THE DATA: Begin

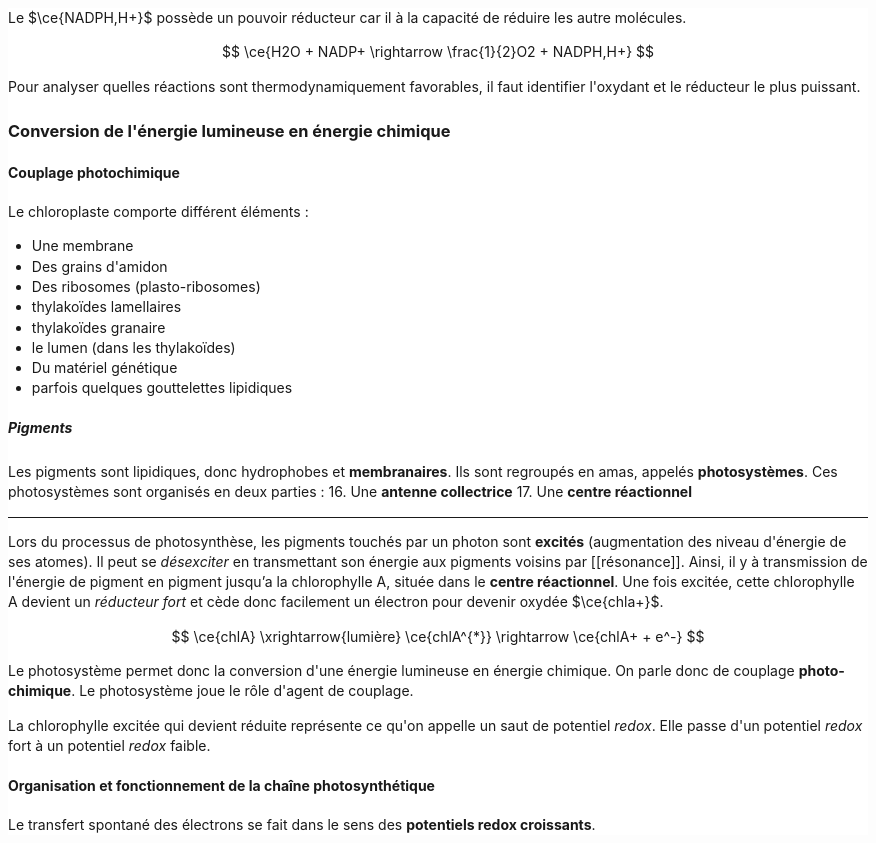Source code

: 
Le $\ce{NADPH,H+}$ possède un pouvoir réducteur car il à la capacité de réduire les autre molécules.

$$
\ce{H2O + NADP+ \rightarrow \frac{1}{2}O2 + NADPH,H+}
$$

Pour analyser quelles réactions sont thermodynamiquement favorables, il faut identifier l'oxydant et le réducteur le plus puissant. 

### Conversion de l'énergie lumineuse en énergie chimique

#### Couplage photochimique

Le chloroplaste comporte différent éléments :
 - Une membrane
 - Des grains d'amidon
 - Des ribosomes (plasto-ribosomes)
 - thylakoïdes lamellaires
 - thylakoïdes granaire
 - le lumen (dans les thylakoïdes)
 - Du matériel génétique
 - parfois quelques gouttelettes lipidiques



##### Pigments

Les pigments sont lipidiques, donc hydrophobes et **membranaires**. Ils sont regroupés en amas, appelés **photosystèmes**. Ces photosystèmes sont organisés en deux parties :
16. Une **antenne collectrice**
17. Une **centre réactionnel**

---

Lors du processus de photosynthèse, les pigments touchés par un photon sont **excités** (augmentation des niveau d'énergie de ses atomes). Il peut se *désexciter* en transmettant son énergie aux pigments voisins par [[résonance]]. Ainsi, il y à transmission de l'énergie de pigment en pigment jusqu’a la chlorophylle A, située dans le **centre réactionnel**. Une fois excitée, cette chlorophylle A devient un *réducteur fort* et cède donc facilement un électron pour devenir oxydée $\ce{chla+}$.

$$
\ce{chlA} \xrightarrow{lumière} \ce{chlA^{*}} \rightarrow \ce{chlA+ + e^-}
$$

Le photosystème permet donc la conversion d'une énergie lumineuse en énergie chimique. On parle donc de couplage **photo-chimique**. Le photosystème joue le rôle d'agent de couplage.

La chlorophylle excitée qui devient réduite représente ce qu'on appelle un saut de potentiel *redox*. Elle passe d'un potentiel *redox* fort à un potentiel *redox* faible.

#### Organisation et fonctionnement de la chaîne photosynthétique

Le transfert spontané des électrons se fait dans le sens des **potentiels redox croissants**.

THE DATA: End
THE DATA: Begin

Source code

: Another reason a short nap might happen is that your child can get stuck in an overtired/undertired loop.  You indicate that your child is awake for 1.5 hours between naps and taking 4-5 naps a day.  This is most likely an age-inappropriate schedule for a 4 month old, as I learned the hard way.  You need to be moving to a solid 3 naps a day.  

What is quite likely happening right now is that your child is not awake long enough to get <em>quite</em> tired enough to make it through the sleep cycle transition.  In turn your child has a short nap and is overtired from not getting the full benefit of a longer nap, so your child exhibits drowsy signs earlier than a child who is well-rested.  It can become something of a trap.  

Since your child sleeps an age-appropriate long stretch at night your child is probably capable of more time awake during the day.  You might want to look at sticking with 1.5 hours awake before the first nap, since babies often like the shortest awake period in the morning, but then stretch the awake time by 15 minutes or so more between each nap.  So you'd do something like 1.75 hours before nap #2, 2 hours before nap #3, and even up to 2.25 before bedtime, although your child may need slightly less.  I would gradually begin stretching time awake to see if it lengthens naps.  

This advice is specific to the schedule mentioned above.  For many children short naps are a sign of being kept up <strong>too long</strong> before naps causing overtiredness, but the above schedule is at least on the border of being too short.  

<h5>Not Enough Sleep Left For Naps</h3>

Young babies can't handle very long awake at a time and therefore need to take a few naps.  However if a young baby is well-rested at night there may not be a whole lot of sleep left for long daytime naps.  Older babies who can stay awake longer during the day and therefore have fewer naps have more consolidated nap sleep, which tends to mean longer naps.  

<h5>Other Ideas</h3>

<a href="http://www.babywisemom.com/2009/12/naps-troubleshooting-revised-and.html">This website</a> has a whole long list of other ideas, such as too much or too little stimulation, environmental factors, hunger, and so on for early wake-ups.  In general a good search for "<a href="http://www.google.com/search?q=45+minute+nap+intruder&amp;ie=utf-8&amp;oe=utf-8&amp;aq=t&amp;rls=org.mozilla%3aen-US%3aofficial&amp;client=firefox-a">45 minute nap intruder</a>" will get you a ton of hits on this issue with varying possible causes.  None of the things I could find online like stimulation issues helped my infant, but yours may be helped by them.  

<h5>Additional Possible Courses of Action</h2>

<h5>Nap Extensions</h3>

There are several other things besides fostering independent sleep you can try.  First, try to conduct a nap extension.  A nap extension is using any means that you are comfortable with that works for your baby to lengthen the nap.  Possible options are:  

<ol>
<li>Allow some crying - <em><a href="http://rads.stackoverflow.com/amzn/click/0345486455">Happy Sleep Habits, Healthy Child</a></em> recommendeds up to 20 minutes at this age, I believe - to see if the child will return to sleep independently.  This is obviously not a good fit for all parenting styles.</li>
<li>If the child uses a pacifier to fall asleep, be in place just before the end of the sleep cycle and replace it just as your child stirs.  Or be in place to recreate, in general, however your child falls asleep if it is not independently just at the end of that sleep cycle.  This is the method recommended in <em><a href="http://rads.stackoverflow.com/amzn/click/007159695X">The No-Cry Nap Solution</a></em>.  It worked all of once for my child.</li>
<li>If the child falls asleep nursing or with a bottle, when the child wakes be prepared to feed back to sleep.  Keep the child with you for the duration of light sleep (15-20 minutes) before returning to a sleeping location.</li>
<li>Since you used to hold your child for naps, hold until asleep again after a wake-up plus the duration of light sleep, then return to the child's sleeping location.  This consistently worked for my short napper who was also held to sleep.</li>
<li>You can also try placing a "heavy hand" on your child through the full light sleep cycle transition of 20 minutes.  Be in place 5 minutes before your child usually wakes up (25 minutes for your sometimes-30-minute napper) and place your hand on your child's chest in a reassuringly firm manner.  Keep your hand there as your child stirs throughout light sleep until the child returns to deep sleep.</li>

THE DATA: End

→ **DIRECTIVE**
Look through the entries for the string "good". Every line that has it belongs in the answer.

→ **RESULT**
<a href="http://www.babywisemom.com/2009/12/naps-troubleshooting-revised-and.html">This website</a> has a whole long list of other ideas, such as too much or too little stimulation, environmental factors, hunger, and so on for early wake-ups.  In general a good search for "<a href="http://www.google.com/search?q=45+minute+nap+intruder&amp;ie=utf-8&amp;oe=utf-8&amp;aq=t&amp;rls=org.mozilla%3aen-US%3aofficial&amp;client=firefox-a">45 minute nap intruder</a>" will get you a ton of hits on this issue with varying possible causes.  None of the things I could find online like stimulation issues helped my infant, but yours may be helped by them.  
<li>Allow some crying - <em><a href="http://rads.stackoverflow.com/amzn/click/0345486455">Happy Sleep Habits, Healthy Child</a></em> recommendeds up to 20 minutes at this age, I believe - to see if the child will return to sleep independently.  This is obviously not a good fit for all parenting styles.</li>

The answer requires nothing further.